I've got a review of this going up tomorrow. I thought it was crucial how the first moments are almost like an early David Gordon Green movie before it a train whistle wakes Woody in Baltimore. It felt like a declaration of purpose, a refusal to use a child's perspective as an excuse to shy away from reality rather than confront it.

The rest of the movie doesn't quite live up to that statement, but I still found it to be an intermittently powerful look at cycles of violence perpetuated as proof of masculinity. Thought Common was great as a man so conditioned to think he can never back down that he never seems to consider just how irrevocably he moves away from his desire to go straight.

January 17, 2013 at 12:21 PM

Blogger Tony Dayoub said...

Nice way of describing the opening, Jake. I don't entirely disagree with your assessment of the rest of the film. But for me, its virtues outweighed its flaws.

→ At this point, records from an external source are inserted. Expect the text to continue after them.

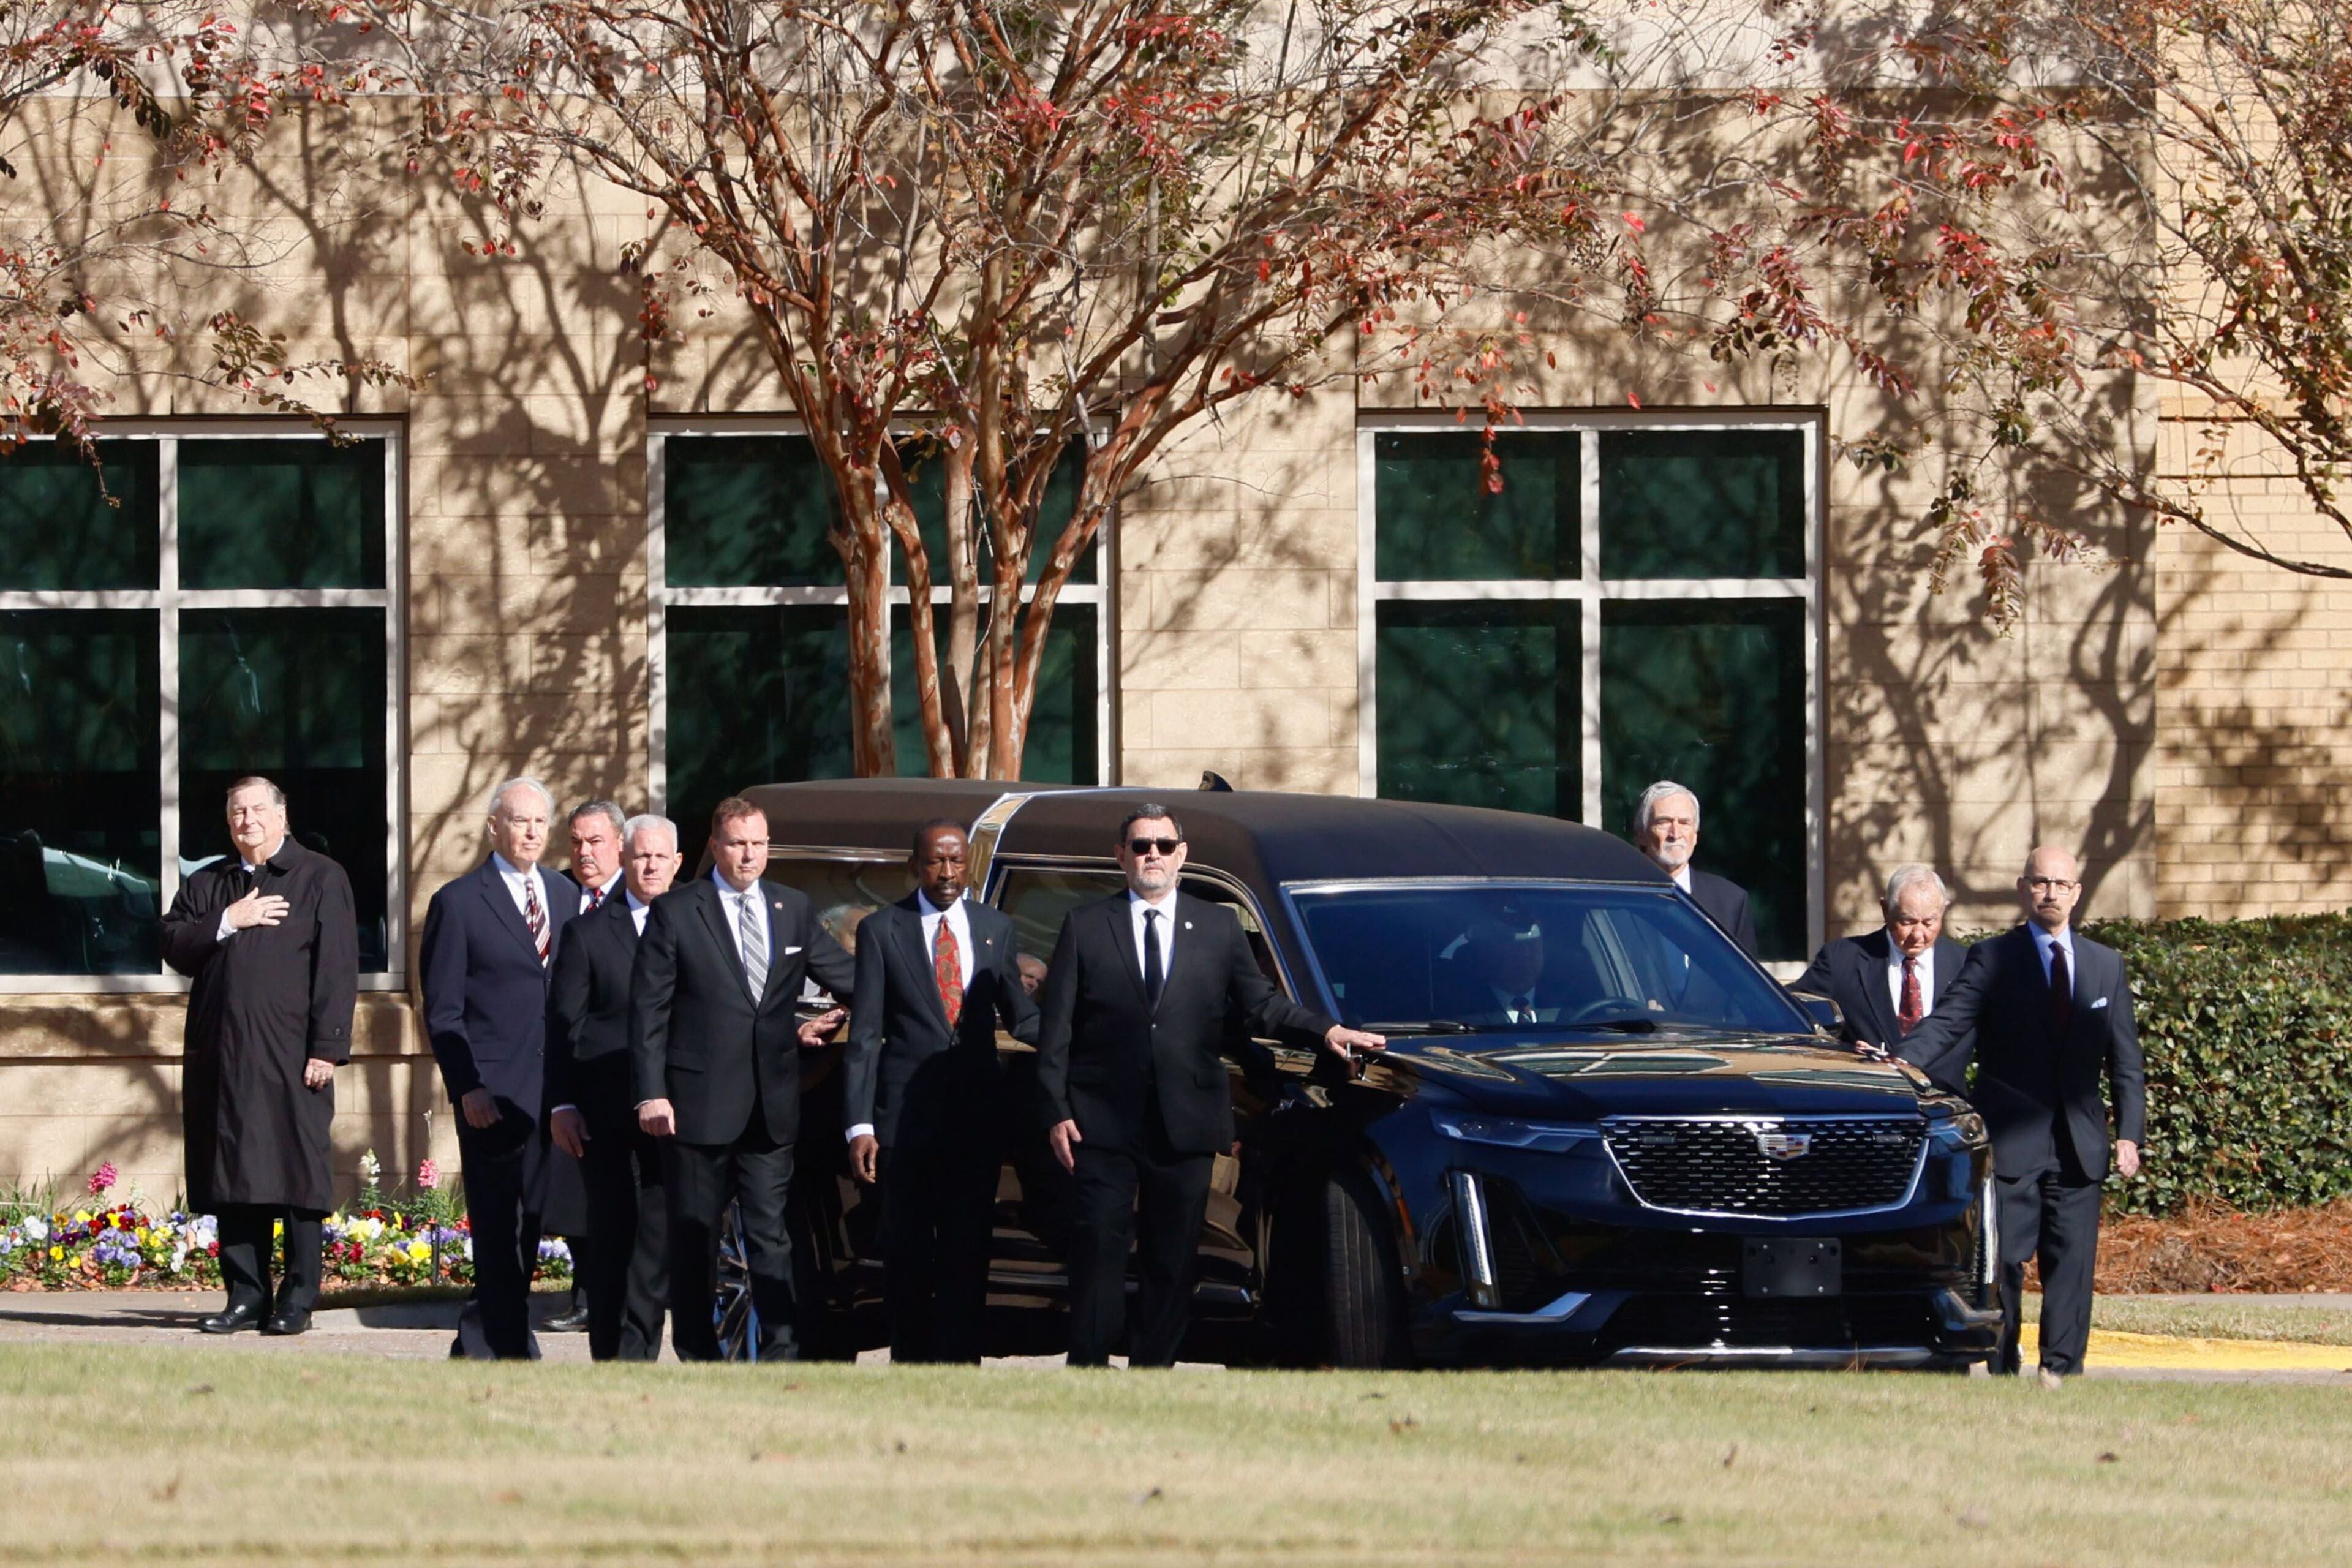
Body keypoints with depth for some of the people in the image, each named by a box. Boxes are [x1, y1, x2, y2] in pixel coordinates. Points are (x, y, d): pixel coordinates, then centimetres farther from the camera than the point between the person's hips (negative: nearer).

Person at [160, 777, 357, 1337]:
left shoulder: (321, 879, 4)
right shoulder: (207, 885, 17)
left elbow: (337, 969, -3)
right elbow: (173, 947, 7)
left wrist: (328, 1049, -11)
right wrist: (227, 923, -8)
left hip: (291, 1057, -4)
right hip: (220, 1055, 4)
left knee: (297, 1178, -3)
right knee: (233, 1183, 4)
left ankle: (297, 1300, 1)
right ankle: (245, 1296, 9)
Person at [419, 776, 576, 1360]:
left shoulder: (565, 896, 14)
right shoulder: (458, 902, -1)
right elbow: (442, 1010, -3)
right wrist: (467, 1088, -13)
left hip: (555, 1087, 5)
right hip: (493, 1092, -5)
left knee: (532, 1222, 6)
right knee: (497, 1225, -4)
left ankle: (481, 1337, 18)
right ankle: (511, 1345, 0)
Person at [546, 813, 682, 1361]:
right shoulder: (587, 933, 5)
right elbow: (562, 1024, 3)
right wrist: (561, 1105, -4)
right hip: (607, 1111, -1)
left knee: (660, 1235, -1)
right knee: (610, 1235, 2)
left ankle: (637, 1352, 3)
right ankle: (608, 1353, 9)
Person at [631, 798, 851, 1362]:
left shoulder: (794, 909, 12)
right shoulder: (675, 912, 0)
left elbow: (850, 978, 21)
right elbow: (648, 1009, -3)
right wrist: (652, 1093, -10)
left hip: (772, 1104, 3)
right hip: (701, 1100, -3)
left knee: (771, 1235, 1)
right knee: (694, 1238, 4)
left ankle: (780, 1353, 1)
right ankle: (697, 1355, 10)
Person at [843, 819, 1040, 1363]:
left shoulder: (995, 927, 10)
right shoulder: (882, 930, 1)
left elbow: (1018, 1013, 15)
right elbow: (865, 1034, -1)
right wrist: (860, 1124, -8)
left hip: (977, 1114, 2)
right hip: (907, 1113, -2)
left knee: (967, 1254, -1)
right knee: (906, 1253, 4)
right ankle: (910, 1365, 13)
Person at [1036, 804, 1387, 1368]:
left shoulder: (1219, 928, 13)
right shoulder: (1085, 927, 7)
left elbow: (1260, 1004, 13)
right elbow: (1056, 1026, 4)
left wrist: (1326, 1030, -4)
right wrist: (1057, 1111, -4)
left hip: (1186, 1126, 2)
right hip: (1104, 1124, -2)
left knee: (1173, 1259, 4)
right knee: (1099, 1252, -4)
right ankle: (1088, 1370, -2)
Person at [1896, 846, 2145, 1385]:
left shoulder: (2107, 966, 13)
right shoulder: (1993, 959, 2)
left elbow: (2125, 1058, 13)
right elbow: (1947, 1025, -9)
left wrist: (2129, 1133, 4)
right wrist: (1897, 1065, -27)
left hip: (2079, 1145, 3)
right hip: (2010, 1138, -3)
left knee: (2072, 1260, 1)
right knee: (2002, 1262, -4)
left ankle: (2060, 1370, 6)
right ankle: (1998, 1372, 2)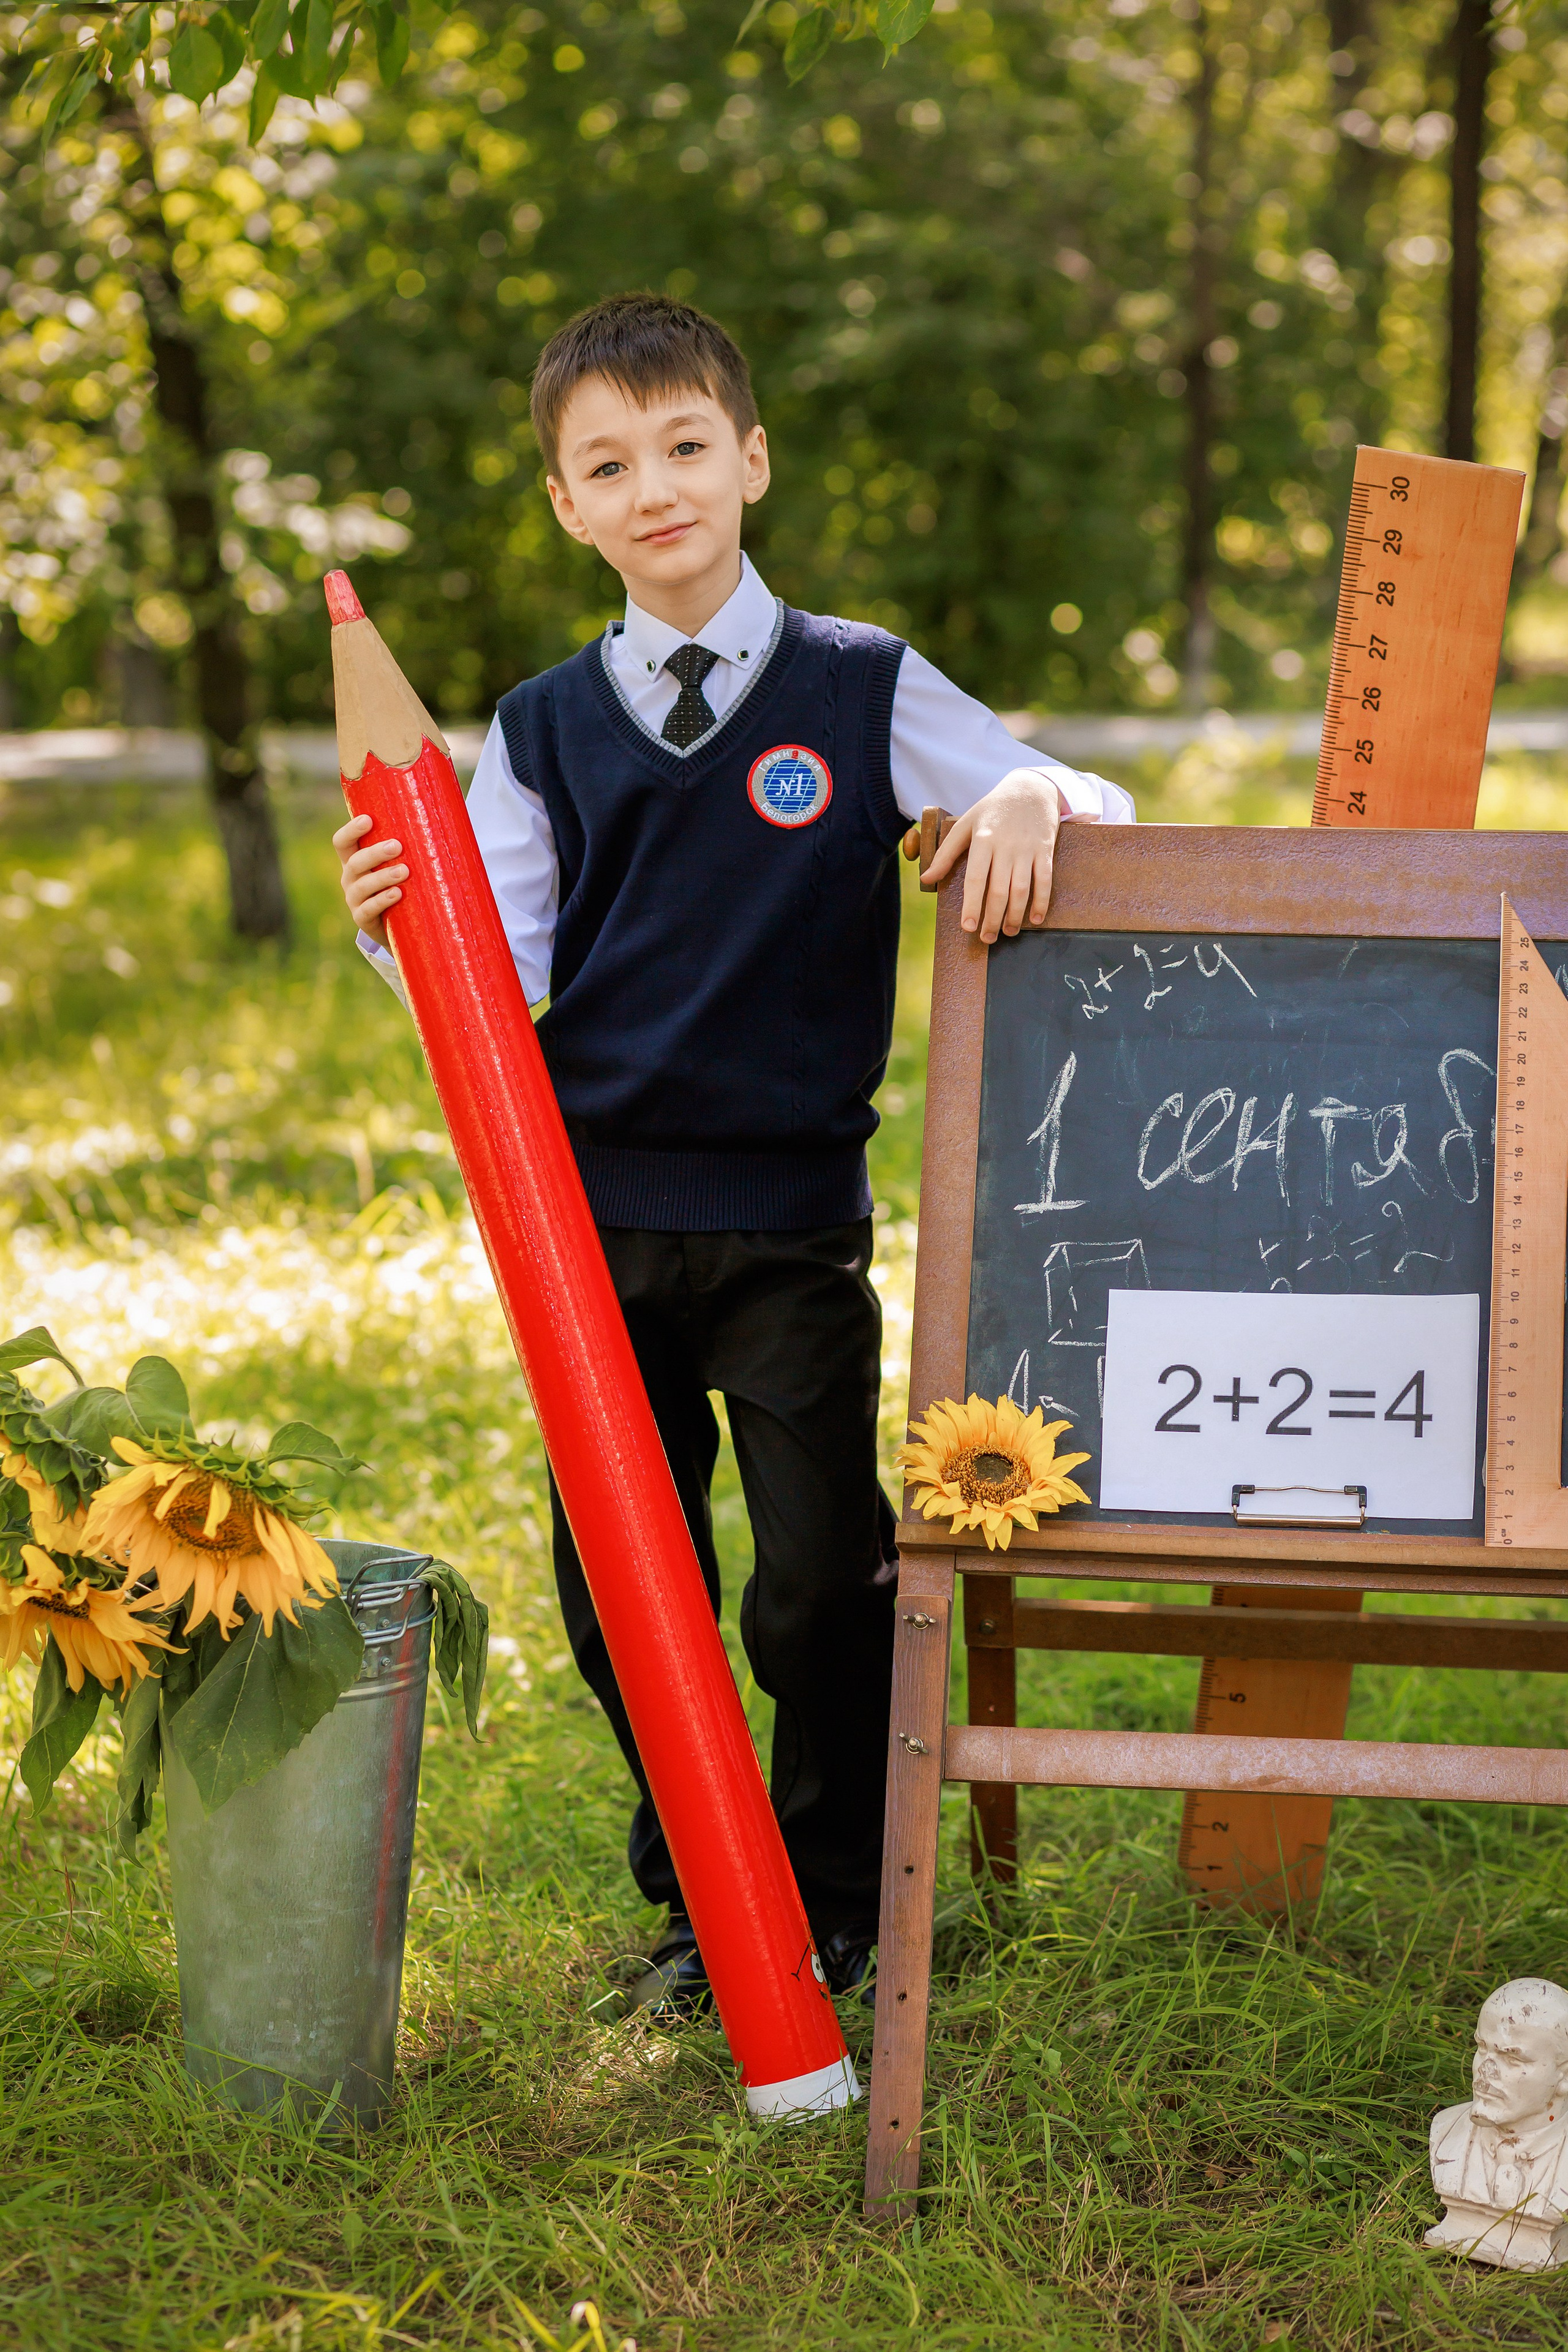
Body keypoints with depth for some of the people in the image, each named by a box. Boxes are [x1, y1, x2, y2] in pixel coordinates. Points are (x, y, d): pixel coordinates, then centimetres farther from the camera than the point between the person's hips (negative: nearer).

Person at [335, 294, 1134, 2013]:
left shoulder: (865, 691, 1)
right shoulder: (541, 732, 6)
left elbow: (1094, 810, -1)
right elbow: (496, 1000, 2)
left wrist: (1030, 797, -23)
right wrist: (400, 927, -17)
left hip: (795, 1222, -2)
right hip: (599, 1221, 2)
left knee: (826, 1585, 0)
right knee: (620, 1596, 7)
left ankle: (833, 1901, 23)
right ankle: (697, 1897, 28)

Look forward to your review tomorrow.

January 17, 2013 at 12:33 PM

Blogger Jake Cole said...

Oh, to be clear, I think it's a more than solid movie, with a host of fine performances (I think Glover and Haysbert make almost as much an impression as Common as his own twisted father figures). Sometimes ambiguity is the easy way out, but that last shot, poised so heartbreakingly on a hard jettison away from everything or the force that will trap Woody in that cycle forever, really got to me. I guess there were just some parts that felt a bit languid for me, but not to any serious detriment. I think I was just so happy to see a movie set out to show that a child is capable of facing the harshness of life without dressing it up in removed poetics that nothing quite matched that thrill.

January 17, 2013 at 8:56 PM

Blogger Candice Frederick said...

glad you enjoyed this movie too. i was surprised by Common's talent to carry this film. the film was sensitively told yet brutish at the same time.